Format the rows as a numbered list, starting with the first row and ending with the line that contains "For their cash", both included. Leave out any blank lines.

[Collected data]
=== Section Start ===

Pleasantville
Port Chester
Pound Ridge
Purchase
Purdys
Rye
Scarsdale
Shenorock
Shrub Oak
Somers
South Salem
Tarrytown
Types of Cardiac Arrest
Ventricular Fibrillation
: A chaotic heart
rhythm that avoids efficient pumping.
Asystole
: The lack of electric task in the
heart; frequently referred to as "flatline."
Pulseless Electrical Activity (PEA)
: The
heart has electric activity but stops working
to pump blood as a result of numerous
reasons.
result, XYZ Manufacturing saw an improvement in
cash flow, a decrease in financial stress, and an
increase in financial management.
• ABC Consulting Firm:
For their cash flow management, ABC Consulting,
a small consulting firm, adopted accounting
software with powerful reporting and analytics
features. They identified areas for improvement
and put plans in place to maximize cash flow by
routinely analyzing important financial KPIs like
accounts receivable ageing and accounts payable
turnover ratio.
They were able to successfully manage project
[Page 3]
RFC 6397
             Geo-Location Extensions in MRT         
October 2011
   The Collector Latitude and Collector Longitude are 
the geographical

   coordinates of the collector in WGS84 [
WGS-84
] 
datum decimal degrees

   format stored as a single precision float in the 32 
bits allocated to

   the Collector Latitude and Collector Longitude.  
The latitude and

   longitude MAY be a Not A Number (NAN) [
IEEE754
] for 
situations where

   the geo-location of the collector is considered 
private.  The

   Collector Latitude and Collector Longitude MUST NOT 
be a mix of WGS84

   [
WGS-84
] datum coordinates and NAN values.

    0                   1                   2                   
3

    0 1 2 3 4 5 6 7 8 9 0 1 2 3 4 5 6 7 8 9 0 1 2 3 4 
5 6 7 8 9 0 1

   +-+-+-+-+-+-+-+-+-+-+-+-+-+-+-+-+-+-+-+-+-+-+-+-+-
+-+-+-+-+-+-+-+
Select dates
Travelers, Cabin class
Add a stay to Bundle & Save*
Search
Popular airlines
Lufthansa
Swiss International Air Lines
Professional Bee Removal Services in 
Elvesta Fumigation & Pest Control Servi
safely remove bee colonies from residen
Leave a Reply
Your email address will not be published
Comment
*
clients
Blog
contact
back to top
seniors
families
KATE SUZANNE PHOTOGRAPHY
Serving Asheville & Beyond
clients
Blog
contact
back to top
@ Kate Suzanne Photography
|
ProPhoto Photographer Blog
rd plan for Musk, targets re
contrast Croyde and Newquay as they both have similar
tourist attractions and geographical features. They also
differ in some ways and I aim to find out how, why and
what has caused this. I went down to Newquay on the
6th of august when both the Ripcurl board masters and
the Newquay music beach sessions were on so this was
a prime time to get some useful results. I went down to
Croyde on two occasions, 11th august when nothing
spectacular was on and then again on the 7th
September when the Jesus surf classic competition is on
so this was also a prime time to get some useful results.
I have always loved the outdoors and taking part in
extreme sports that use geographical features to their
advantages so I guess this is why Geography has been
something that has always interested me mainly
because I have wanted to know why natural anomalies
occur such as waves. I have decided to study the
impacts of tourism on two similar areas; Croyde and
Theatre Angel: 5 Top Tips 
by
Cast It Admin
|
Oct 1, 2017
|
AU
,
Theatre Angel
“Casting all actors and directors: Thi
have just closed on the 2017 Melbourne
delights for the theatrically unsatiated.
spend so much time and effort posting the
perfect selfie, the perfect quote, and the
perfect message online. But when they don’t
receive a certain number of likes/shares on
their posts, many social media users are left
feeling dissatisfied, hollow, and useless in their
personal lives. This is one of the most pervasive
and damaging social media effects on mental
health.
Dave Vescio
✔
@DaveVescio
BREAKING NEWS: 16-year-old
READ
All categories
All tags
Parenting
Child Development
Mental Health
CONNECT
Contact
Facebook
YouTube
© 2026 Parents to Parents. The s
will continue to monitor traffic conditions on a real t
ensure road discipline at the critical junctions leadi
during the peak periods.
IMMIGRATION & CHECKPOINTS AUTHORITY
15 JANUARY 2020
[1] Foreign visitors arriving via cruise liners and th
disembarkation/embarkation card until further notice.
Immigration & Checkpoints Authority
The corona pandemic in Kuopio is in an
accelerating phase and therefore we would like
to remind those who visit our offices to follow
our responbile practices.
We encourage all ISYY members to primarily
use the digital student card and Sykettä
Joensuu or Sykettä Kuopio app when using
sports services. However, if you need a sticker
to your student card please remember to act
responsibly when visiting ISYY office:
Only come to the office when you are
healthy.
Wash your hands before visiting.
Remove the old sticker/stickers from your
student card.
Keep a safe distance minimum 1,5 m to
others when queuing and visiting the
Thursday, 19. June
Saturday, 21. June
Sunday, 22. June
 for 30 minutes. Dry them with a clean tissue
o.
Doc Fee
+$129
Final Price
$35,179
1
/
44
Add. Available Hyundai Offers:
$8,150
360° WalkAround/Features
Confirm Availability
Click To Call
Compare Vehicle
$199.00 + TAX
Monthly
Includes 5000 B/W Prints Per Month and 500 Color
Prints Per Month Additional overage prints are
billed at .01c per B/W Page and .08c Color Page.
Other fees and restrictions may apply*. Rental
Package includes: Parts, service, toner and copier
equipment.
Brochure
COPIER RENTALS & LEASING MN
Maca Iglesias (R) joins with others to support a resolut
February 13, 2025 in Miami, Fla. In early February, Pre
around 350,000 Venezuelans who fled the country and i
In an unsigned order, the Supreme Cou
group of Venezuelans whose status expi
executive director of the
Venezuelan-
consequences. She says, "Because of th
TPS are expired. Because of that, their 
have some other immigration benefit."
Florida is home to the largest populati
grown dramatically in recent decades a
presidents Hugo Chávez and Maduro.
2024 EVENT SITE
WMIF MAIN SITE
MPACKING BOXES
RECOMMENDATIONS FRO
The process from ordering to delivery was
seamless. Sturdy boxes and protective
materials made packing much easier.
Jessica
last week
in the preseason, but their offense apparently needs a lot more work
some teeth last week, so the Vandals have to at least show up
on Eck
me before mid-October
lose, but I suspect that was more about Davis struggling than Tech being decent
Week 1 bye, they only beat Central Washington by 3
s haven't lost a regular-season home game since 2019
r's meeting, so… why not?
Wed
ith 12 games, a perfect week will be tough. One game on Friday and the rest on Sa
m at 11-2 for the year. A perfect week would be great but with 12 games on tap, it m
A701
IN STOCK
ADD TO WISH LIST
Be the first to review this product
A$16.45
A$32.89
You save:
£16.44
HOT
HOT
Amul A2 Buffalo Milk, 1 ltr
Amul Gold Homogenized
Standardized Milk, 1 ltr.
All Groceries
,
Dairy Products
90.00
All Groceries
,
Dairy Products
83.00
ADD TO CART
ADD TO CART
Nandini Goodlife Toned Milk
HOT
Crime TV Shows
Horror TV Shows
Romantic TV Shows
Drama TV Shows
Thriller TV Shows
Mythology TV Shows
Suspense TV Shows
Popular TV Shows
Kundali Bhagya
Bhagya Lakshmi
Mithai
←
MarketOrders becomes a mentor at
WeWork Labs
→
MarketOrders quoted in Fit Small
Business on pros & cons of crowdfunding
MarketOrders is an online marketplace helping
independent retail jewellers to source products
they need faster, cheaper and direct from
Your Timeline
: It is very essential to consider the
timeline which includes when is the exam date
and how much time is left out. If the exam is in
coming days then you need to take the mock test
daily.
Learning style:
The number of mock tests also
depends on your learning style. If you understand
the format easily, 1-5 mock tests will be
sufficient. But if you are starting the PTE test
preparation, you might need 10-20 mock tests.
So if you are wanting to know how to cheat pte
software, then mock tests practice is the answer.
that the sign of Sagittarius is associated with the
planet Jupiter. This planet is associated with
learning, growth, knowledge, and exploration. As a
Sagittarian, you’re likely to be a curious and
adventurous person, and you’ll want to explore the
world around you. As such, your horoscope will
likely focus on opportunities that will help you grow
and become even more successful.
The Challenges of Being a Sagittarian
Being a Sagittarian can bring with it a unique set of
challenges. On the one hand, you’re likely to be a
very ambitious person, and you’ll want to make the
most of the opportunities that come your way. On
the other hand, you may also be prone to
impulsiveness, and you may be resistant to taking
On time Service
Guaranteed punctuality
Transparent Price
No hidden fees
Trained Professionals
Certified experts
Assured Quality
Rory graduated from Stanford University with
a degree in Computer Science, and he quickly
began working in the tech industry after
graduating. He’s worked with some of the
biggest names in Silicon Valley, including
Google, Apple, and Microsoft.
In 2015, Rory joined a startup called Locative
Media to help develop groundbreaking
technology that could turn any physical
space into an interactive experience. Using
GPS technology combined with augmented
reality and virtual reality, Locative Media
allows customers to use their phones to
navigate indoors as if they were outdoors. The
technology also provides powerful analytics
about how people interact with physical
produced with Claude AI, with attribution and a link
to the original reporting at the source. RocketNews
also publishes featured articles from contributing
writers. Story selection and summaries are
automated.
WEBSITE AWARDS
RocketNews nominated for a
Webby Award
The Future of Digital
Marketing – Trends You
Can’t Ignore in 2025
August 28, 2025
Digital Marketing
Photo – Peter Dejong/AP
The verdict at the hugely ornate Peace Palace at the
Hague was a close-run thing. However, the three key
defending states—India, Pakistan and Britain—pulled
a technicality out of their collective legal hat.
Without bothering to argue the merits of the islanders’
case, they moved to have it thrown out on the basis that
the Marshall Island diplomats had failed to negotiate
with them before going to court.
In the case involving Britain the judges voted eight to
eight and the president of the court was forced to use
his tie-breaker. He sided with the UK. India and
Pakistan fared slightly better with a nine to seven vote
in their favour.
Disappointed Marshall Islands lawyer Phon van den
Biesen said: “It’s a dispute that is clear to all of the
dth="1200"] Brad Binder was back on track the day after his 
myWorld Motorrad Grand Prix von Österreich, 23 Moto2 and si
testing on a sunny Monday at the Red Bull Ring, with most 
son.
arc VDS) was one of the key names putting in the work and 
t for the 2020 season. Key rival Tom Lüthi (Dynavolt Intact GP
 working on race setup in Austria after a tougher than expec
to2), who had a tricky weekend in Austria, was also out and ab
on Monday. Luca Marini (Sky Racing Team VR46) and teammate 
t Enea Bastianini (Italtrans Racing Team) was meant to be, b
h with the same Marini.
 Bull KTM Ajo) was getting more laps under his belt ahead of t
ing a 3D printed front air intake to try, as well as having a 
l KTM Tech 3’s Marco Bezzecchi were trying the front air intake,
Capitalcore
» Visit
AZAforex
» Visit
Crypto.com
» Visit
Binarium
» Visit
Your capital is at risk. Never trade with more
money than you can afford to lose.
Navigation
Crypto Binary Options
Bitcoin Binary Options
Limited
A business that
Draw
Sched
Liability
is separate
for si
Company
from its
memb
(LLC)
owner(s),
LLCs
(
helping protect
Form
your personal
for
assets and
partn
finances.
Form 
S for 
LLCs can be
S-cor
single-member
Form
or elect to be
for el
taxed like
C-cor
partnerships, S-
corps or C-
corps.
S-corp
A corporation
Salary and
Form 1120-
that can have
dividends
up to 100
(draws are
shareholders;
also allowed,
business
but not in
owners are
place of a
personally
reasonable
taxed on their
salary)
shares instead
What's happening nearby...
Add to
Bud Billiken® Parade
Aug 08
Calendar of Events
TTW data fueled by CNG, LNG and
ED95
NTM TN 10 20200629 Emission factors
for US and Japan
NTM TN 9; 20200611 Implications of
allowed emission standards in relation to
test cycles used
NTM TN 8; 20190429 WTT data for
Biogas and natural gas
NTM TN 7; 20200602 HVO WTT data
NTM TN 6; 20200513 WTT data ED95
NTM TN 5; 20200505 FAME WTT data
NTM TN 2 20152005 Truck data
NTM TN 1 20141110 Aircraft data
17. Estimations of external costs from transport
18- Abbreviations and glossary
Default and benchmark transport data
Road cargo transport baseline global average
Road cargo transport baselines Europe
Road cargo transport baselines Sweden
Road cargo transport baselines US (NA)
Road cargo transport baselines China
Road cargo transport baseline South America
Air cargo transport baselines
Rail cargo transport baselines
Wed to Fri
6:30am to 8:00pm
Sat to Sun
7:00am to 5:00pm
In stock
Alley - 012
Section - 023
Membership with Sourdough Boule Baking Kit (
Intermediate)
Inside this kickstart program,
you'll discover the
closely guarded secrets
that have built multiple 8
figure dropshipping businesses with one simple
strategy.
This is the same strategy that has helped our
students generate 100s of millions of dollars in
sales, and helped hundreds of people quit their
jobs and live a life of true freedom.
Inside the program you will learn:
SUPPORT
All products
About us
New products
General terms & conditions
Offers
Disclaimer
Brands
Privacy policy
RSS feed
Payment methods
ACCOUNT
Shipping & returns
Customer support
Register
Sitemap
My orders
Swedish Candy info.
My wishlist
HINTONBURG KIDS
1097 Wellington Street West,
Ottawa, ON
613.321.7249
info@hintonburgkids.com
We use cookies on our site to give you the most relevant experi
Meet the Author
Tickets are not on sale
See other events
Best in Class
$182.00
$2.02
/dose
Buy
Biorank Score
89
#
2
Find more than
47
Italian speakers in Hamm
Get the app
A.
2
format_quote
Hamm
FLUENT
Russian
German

=== Section End ===

* [THE ANSWER]
1. Pleasantville
2. Port Chester
3. Pound Ridge
4. Purchase
5. Purdys
6. Rye
7. Scarsdale
8. Shenorock
9. Shrub Oak
10. Somers
11. South Salem
12. Tarrytown
13. Types of Cardiac Arrest
14. Ventricular Fibrillation
15. : A chaotic heart
16. rhythm that avoids efficient pumping.
17. Asystole
18. : The lack of electric task in the
19. heart; frequently referred to as "flatline."
20. Pulseless Electrical Activity (PEA)
21. : The
22. heart has electric activity but stops working
23. to pump blood as a result of numerous
24. reasons.
25. result, XYZ Manufacturing saw an improvement in
26. cash flow, a decrease in financial stress, and an
27. increase in financial management.
28. • ABC Consulting Firm:
29. For their cash flow management, ABC Consulting,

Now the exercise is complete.